By default, Nanobot comes configured with DuckDuckGo, and the results from searches leave a lot to be desired. I’ve been a paying customer of Kagi Search and I found they have an unpublished alpha of API search. I emailed support and quickly got enabled for the alpha, and it’s been much better results.

Web Browsing Sucks

I work at Rockefeller Center, and the landlord has a website portal where they post events and announcements. I wanted my agent to login to this portal and summarize anything interesting or relevant to me, like changes in bike room policies. This webpage was heavy on JavaScript, and the built-in web fetch tool or even curl was not going to cut it. So I added this section to my Docker compose file:

browserless:
    image: ghcr.io/browserless/chromium:latest
    restart: unless-stopped
    # We do NOT map ports to the host (e.g., no "3000:3000").
    # This keeps Browserless completely hidden from the public internet.
    # It is only accessible to 'nanobot-gateway' via the internal Docker network.
    environment:
      - TOKEN=<YOUR_TOKEN> # Prevents unauthorized access
      - MAX_CONCURRENT_SESSIONS=5 # Adjust based on your Hetzner VPS RAM (assume ~500MB per session)
      - MAX_QUEUE_LENGTH=10
      - CONNECTION_TIMEOUT=60000 # 60 seconds
    deploy:
      resources:
        limits:
          memory: 2G # IMPORTANT: Put a hard cap so Chrome doesn't crash your whole VPS

Now your agent can write Puppeteer/Playwright scripts that use this headless browser located at ws://browserless:3000/?token=<YOUR_TOKEN> to interact with the web, login to websites, and even do things for you.
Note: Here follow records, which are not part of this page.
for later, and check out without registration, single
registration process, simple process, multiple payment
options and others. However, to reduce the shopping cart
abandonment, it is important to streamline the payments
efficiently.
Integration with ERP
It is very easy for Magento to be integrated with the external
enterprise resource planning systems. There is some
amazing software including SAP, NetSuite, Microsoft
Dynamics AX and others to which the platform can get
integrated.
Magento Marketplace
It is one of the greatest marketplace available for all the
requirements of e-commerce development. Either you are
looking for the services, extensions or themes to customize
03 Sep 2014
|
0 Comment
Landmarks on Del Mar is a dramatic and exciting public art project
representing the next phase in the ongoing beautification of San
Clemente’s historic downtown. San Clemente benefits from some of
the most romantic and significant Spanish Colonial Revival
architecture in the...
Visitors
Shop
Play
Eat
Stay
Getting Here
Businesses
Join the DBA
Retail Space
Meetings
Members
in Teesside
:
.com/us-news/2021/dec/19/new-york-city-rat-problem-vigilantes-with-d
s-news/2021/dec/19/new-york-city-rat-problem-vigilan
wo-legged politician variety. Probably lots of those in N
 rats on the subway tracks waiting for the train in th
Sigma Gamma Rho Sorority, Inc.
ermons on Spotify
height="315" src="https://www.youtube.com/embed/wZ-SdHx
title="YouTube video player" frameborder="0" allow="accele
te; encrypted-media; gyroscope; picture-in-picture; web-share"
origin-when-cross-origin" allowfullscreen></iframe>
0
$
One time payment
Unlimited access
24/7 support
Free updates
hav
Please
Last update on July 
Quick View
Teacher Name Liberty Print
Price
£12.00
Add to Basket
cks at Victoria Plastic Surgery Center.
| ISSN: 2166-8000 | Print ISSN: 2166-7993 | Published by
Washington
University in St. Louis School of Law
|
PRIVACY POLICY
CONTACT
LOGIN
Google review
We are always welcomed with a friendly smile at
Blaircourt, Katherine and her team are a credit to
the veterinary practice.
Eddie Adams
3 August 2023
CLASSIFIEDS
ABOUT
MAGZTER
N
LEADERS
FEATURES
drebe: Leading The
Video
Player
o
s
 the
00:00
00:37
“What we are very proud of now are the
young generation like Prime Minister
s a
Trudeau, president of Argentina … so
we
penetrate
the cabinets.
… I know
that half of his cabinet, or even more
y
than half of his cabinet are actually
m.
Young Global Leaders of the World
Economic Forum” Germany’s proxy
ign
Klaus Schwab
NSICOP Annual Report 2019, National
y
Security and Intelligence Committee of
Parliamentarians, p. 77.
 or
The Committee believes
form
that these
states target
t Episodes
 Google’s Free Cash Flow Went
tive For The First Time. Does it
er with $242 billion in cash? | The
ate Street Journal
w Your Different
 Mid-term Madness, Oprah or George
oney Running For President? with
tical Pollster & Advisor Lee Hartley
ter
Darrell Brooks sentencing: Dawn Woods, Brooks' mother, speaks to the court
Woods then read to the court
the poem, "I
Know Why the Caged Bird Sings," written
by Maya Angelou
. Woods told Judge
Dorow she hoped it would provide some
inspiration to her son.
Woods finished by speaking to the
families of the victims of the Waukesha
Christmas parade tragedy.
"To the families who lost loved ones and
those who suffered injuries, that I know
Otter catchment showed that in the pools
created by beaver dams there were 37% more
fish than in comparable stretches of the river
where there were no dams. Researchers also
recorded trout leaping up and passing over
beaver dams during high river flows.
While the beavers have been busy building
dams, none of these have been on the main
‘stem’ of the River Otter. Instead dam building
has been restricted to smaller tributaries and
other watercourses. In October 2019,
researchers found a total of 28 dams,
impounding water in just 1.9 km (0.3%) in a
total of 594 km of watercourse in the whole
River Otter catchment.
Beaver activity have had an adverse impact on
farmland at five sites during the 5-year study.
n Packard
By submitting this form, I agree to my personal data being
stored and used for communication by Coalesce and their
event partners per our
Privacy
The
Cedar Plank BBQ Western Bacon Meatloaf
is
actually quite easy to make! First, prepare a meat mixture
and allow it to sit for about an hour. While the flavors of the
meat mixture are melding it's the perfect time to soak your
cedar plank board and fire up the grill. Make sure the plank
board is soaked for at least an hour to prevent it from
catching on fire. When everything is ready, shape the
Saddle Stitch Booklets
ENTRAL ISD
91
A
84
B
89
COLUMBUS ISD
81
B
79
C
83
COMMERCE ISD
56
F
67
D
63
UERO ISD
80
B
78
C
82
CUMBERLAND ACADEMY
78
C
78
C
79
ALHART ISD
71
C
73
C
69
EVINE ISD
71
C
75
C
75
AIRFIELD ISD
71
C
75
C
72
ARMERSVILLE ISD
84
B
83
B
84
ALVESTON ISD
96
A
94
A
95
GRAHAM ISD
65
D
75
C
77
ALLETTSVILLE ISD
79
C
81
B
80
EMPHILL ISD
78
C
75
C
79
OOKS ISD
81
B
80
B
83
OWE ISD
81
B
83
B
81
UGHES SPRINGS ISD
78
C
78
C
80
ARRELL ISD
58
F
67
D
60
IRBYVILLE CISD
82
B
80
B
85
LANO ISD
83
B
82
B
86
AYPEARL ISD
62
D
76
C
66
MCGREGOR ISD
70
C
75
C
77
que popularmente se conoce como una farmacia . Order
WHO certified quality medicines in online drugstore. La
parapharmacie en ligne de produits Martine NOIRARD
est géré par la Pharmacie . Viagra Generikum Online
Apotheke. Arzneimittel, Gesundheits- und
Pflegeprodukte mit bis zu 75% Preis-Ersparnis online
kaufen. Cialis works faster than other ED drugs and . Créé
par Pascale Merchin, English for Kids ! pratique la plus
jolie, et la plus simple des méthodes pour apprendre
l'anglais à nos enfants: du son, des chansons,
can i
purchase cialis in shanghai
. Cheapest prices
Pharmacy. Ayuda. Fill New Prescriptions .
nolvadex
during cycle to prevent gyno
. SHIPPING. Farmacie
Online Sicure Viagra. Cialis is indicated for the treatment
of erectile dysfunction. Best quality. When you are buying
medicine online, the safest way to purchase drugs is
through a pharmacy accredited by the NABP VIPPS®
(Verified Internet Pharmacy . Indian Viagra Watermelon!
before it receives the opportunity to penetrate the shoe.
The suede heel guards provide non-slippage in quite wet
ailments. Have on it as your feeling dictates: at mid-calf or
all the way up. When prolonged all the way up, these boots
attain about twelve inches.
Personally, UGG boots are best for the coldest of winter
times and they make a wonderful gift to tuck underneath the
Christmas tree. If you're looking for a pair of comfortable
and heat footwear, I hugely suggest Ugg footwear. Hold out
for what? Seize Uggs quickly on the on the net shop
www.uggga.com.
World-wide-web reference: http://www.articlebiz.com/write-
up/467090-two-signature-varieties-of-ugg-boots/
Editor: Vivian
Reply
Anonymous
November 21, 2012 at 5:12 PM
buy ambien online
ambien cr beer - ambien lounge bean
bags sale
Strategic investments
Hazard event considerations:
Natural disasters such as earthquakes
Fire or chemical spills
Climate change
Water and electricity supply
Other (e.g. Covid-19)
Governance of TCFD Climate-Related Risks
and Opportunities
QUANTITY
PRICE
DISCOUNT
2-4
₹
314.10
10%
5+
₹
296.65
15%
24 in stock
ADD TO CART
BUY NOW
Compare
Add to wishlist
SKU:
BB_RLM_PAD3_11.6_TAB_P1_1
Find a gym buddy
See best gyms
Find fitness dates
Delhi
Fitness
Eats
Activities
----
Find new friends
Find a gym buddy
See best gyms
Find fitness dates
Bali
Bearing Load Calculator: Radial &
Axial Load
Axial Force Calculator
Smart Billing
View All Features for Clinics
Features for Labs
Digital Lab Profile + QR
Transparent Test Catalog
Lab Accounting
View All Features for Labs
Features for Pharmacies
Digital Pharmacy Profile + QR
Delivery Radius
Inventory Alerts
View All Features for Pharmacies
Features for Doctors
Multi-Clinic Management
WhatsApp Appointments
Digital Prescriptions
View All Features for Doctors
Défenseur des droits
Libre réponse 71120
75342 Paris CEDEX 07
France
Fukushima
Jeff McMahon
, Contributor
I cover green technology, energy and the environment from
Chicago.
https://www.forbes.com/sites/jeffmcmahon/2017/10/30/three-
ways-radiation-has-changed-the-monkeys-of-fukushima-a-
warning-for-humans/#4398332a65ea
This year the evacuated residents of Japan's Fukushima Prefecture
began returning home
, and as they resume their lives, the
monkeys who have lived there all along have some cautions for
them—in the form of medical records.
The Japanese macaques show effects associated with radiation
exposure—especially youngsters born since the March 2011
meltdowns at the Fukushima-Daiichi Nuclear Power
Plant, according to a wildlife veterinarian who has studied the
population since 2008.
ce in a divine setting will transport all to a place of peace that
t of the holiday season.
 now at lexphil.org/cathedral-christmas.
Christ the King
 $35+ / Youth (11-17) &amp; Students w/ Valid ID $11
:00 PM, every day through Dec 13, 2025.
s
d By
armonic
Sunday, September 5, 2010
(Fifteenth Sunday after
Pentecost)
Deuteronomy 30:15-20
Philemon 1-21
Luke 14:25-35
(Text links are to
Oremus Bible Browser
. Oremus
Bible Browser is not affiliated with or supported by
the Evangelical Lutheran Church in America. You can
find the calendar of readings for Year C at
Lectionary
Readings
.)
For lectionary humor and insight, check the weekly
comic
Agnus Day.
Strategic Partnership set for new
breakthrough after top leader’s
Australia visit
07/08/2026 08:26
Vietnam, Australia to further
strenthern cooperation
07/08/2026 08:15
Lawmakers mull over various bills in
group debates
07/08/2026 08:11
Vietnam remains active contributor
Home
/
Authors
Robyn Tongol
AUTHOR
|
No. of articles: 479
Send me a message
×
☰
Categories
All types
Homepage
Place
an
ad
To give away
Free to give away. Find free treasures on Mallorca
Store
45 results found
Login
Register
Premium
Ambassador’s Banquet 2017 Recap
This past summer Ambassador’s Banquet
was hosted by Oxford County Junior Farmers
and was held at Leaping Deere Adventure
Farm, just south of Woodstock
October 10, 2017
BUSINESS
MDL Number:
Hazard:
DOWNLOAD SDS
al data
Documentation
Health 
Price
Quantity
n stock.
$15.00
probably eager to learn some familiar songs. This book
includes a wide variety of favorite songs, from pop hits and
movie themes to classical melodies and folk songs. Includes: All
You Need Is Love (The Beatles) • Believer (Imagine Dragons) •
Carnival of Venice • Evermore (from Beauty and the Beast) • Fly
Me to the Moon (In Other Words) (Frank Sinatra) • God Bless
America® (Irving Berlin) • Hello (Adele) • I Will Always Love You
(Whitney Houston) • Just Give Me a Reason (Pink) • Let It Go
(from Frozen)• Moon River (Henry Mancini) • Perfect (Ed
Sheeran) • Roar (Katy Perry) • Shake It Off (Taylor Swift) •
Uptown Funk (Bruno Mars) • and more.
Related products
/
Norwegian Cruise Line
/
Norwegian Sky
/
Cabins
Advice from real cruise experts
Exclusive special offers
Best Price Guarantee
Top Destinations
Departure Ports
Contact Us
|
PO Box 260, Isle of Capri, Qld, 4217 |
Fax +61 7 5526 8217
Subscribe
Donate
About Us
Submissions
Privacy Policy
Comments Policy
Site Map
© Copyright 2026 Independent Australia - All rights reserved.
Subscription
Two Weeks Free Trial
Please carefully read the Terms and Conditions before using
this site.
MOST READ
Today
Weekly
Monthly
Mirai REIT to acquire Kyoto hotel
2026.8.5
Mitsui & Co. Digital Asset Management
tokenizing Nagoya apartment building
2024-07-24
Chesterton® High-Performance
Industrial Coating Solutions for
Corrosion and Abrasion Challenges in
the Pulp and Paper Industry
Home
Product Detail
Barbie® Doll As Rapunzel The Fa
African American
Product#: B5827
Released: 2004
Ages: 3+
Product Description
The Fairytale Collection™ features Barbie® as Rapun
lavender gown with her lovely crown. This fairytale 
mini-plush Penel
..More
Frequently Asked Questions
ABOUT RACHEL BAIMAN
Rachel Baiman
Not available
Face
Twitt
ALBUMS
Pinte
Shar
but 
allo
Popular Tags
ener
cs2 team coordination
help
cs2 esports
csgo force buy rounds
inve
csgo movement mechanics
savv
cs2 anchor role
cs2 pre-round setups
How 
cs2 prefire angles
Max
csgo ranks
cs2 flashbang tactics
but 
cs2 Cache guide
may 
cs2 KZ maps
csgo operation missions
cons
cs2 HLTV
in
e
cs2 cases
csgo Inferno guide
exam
For security purposes, I only let the agent access websites that I don’t care about. I pass in credentials to the agent using an environment variable, and I tell it to never store the credentials in git - yes, you should tell it to use a git repo for its scripts - but ultimately you have to assume that a nefarious actor could get it to reveal them.

Access Unpublished HTTP APIs

There are some sites that hate bots. One of them is surfline.com. So instead of fighting it, I created a quick and dirty surfline MCP that uses their unpublished HTTP API to get surf forecasts for the Rockaways in NYC. Then you can plug this MCP into your agent, and it can directly fetch the wave forecast without any trouble.